• **TASK TO CARRY OUT**
The output is the lines below from the one with "power microscopy histopathology" through the one with "(IHC) (DAB (3,3'-diaminobenzidine))", both included, printed exactly and with no other line.

• **MATERIAL SUPPLIED**
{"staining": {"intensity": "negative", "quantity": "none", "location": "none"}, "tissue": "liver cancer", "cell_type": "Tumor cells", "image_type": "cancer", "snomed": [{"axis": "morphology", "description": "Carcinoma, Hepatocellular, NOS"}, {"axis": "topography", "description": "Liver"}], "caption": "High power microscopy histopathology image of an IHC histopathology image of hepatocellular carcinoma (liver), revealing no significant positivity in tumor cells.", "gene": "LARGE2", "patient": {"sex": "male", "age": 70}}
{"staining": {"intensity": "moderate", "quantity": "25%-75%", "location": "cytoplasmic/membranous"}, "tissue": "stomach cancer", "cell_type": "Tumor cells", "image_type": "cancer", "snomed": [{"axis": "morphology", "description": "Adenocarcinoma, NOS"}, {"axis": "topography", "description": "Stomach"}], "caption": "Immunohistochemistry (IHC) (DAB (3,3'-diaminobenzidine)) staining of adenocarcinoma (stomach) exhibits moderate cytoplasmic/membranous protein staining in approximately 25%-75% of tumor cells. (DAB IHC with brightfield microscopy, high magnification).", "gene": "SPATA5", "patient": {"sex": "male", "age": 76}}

---

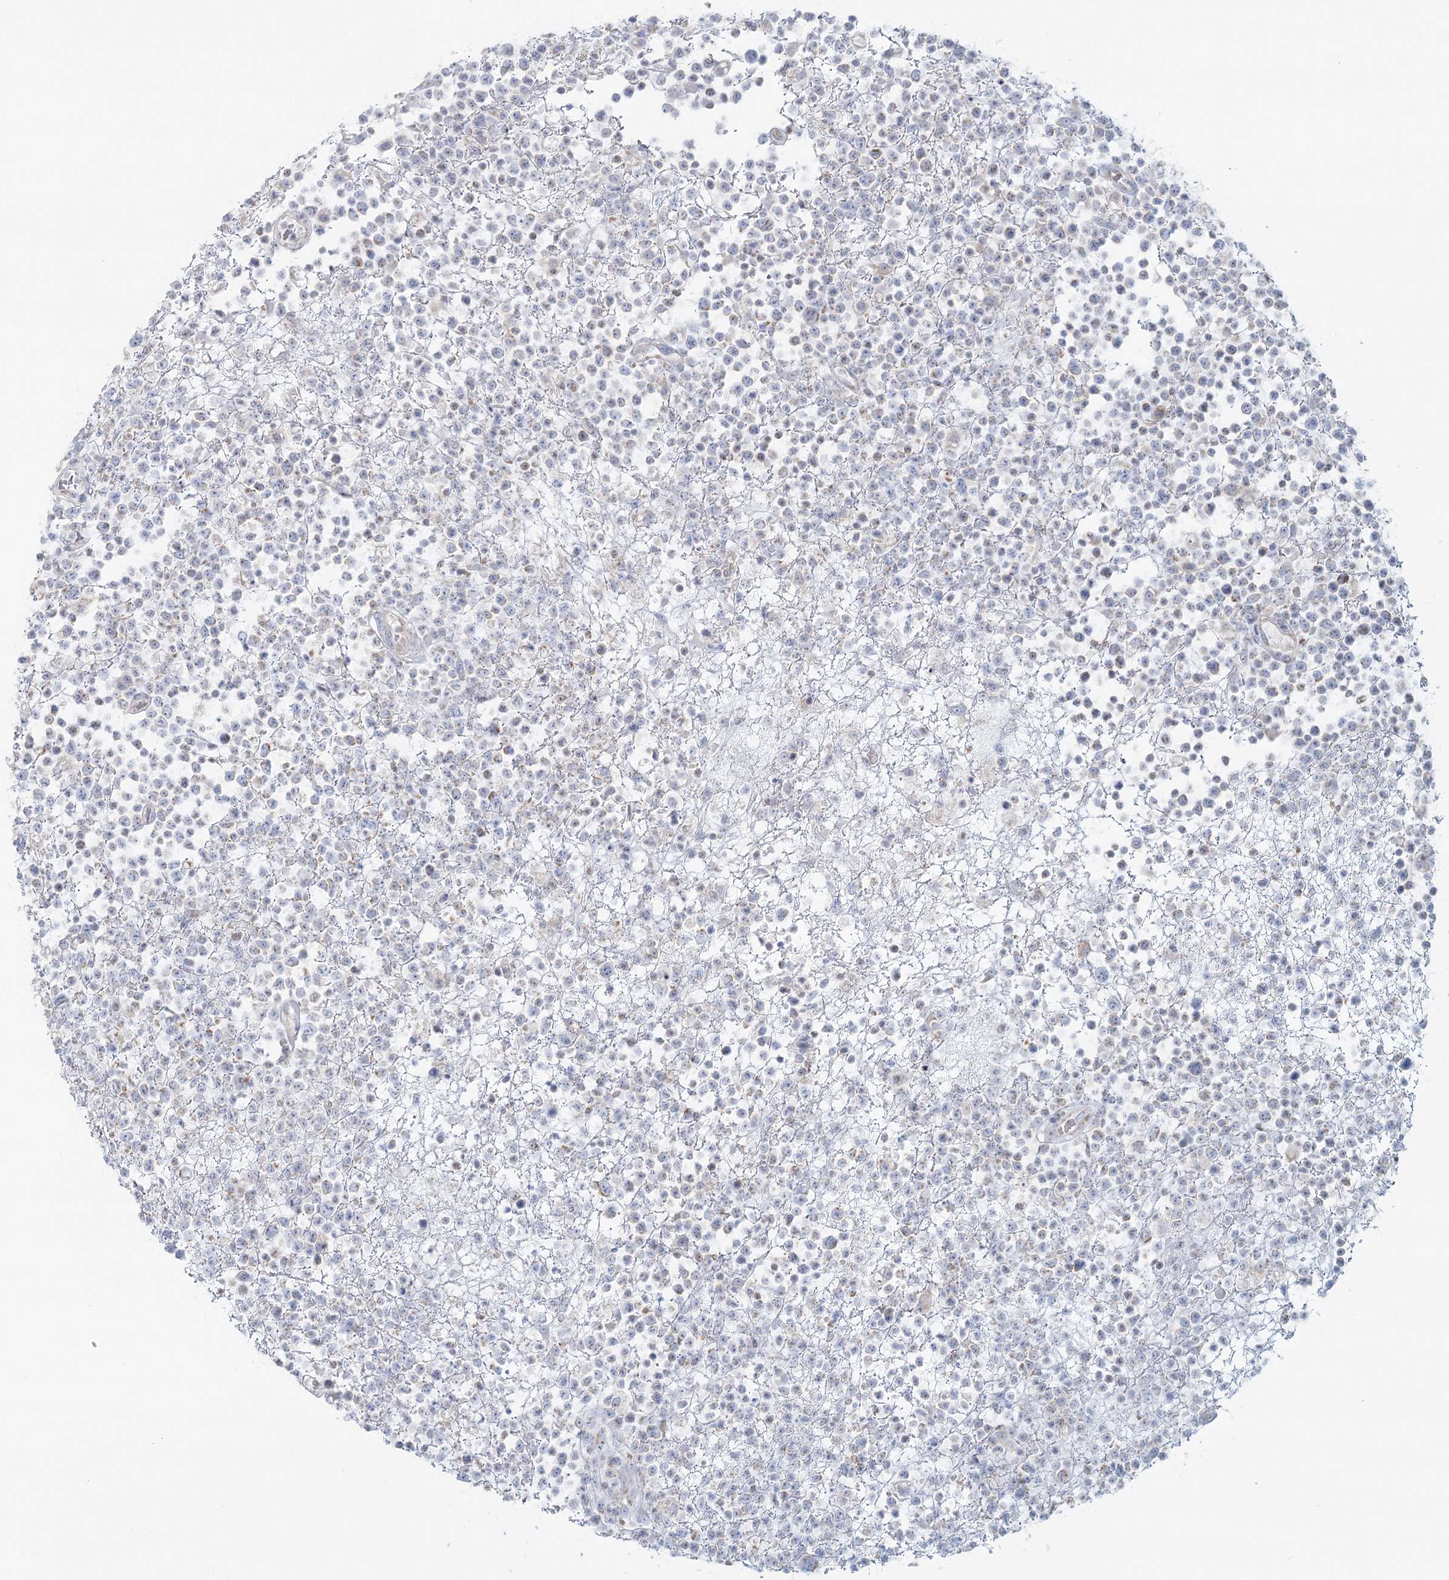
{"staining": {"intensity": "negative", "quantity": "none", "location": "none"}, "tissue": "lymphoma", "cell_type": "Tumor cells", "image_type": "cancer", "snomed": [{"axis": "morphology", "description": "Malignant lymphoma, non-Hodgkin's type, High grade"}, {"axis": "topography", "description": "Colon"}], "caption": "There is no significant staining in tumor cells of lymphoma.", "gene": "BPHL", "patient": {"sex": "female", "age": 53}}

• **RESULT FOR THIS EXERCISE**
{"staining": {"intensity": "negative", "quantity": "none", "location": "none"}, "tissue": "liver cancer", "cell_type": "Tumor cells", "image_type": "cancer", "snomed": [{"axis": "morphology", "description": "Carcinoma, Hepatocellular, NOS"}, {"axis": "topography", "description": "Liver"}], "caption": "High power microscopy histopathology image of an IHC histopathology image of hepatocellular carcinoma (liver), revealing no significant positivity in tumor cells.", "gene": "LARGE2", "patient": {"sex": "male", "age": 70}}
{"staining": {"intensity": "moderate", "quantity": "25%-75%", "location": "cytoplasmic/membranous"}, "tissue": "stomach cancer", "cell_type": "Tumor cells", "image_type": "cancer", "snomed": [{"axis": "morphology", "description": "Adenocarcinoma, NOS"}, {"axis": "topography", "description": "Stomach"}], "caption": "Immunohistochemistry (IHC) (DAB (3,3'-diaminobenzidine)) staining of adenocarcinoma (stomach) exhibits moderate cytoplasmic/membranous protein staining in approximately 25%-75% of tumor cells. (DAB IHC with brightfield microscopy, high magnification).", "gene": "SPATA5", "patient": {"sex": "male", "age": 76}}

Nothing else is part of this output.